God of War II is a fine game, and definitely one of the most polished, playable titles available for the PS2. However, it suffers from the same significant (and possibly unavoidable) problem as its predecessor—an unlikable hero.
Technically speaking, the game is nearly beyond reproach. Besides an occasional awkward camera angle or the way the graphics suffered from minor "tearing" in certain areas, there's nothing to improve. As Brandon said in his review, it seems as though God of War II squeezes every bit of juice that the PS2 has to offer, and then squeezes a little more. I may be wrong, but I feel confident in saying that Sony's Santa Monica studios have maxed out the hardware and I'd be surprised if another house could make it do more.

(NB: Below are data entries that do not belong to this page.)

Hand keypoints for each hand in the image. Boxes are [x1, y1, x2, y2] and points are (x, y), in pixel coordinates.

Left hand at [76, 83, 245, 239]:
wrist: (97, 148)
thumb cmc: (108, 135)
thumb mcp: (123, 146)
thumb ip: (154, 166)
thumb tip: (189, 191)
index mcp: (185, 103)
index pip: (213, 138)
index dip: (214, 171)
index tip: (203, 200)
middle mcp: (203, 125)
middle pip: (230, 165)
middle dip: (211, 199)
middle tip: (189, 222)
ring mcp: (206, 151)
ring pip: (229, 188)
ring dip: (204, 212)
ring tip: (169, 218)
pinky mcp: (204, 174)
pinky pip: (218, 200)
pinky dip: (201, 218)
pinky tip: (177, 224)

From an artistic perspective, it's superb. Quite breathtaking at times, the adventure is stuffed with stunning vistas and fantastic imagery like the seething lava found boiling near a Gorgon's temple, the horrific Sister of Fate spinning life-threads, and the stony battlefield nestled among the clouds in the game's final confrontation. It's clear that these people have done their homework and have a love for what they're doing...the sense of scale and larger-than-life feeling that permeates every aspect of God of War II feels like a genuine fit for the mythology surrounding Zeus and the entire Olympian pantheon.
However, despite being so accomplished both technically and artistically, my feelings for Kratos the first time around still hold true. To be perfectly blunt, he's not a very sympathetic character, nor a hero that I feel any significant connection to. Constant anger and snarling every line of dialogue aren't elements that strike a chord with me. Although I can understand his motivation and the events that led him to each of his adventures thus far, Kratos doesn't even manage to feel like he's fighting for justice or righting a wrong—he comes off like a bloodthirsty villain, and although he may be a lesser evil compared to what he's up against, I find it hard to root for his victory beyond the context of achieving my immediate goals as a player. I was more motivated to solve the next puzzle or see the next monster than I was to help Kratos win the day.
God of War II is as solid as solid can be and will undoubtedly provide a weekend of thrills with the kind of cyclops-gouging, Pegasus-riding, and god-killing that most developers could only dream of producing. But, I see such an unsavory main character as a real barrier towards pushing the game into the upper echelons of super-stardom. Kratos may be able to dispatch any foe gruesomely and with extreme prejudice, but it takes more than raw brutality to capture my imagination and inspire loyalty. Instead of a glowing sword or a golden key, what this Spartan needs is a shred of warmth and humanity.